INSTRUCTION: An exact copy of every record, without the pictures, is what should come back.

DATA PROVIDED:
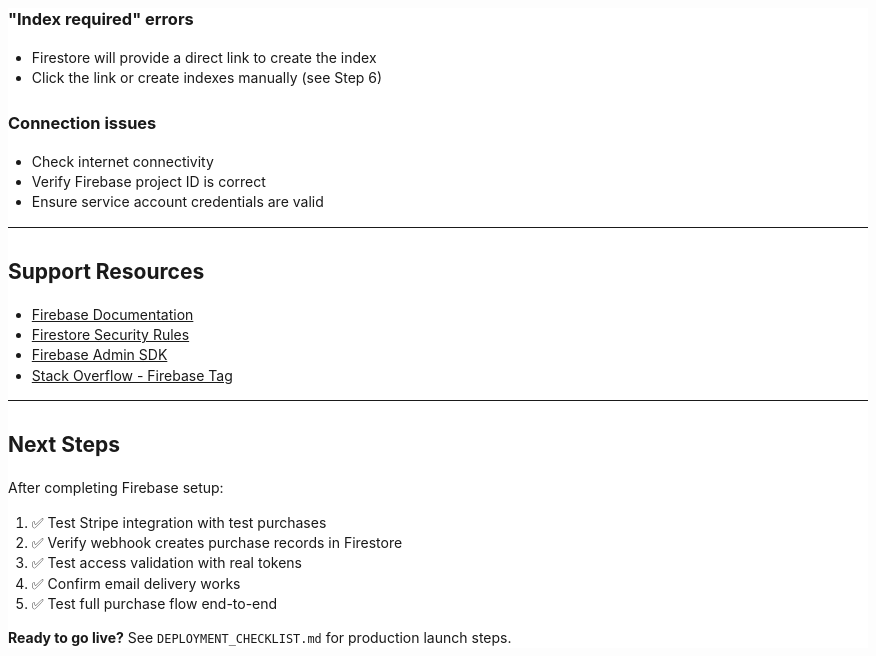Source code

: ### "Index required" errors
- Firestore will provide a direct link to create the index
- Click the link or create indexes manually (see Step 6)

### Connection issues
- Check internet connectivity
- Verify Firebase project ID is correct
- Ensure service account credentials are valid

---

## Support Resources

- [Firebase Documentation](https://firebase.google.com/docs)
- [Firestore Security Rules](https://firebase.google.com/docs/firestore/security/get-started)
- [Firebase Admin SDK](https://firebase.google.com/docs/admin/setup)
- [Stack Overflow - Firebase Tag](https://stackoverflow.com/questions/tagged/firebase)

---

## Next Steps

After completing Firebase setup:
1. ✅ Test Stripe integration with test purchases
2. ✅ Verify webhook creates purchase records in Firestore
3. ✅ Test access validation with real tokens
4. ✅ Confirm email delivery works
5. ✅ Test full purchase flow end-to-end

**Ready to go live?** See `DEPLOYMENT_CHECKLIST.md` for production launch steps.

SOLUTION TO THE PROBLEM:
Source code

: ### "Index required" errors
- Firestore will provide a direct link to create the index
- Click the link or create indexes manually (see Step 6)

### Connection issues
- Check internet connectivity
- Verify Firebase project ID is correct
- Ensure service account credentials are valid

---

## Support Resources

- [Firebase Documentation](https://firebase.google.com/docs)
- [Firestore Security Rules](https://firebase.google.com/docs/firestore/security/get-started)
- [Firebase Admin SDK](https://firebase.google.com/docs/admin/setup)
- [Stack Overflow - Firebase Tag](https://stackoverflow.com/questions/tagged/firebase)

---

## Next Steps

After completing Firebase setup:
1. ✅ Test Stripe integration with test purchases
2. ✅ Verify webhook creates purchase records in Firestore
3. ✅ Test access validation with real tokens
4. ✅ Confirm email delivery works
5. ✅ Test full purchase flow end-to-end

**Ready to go live?** See `DEPLOYMENT_CHECKLIST.md` for production launch steps.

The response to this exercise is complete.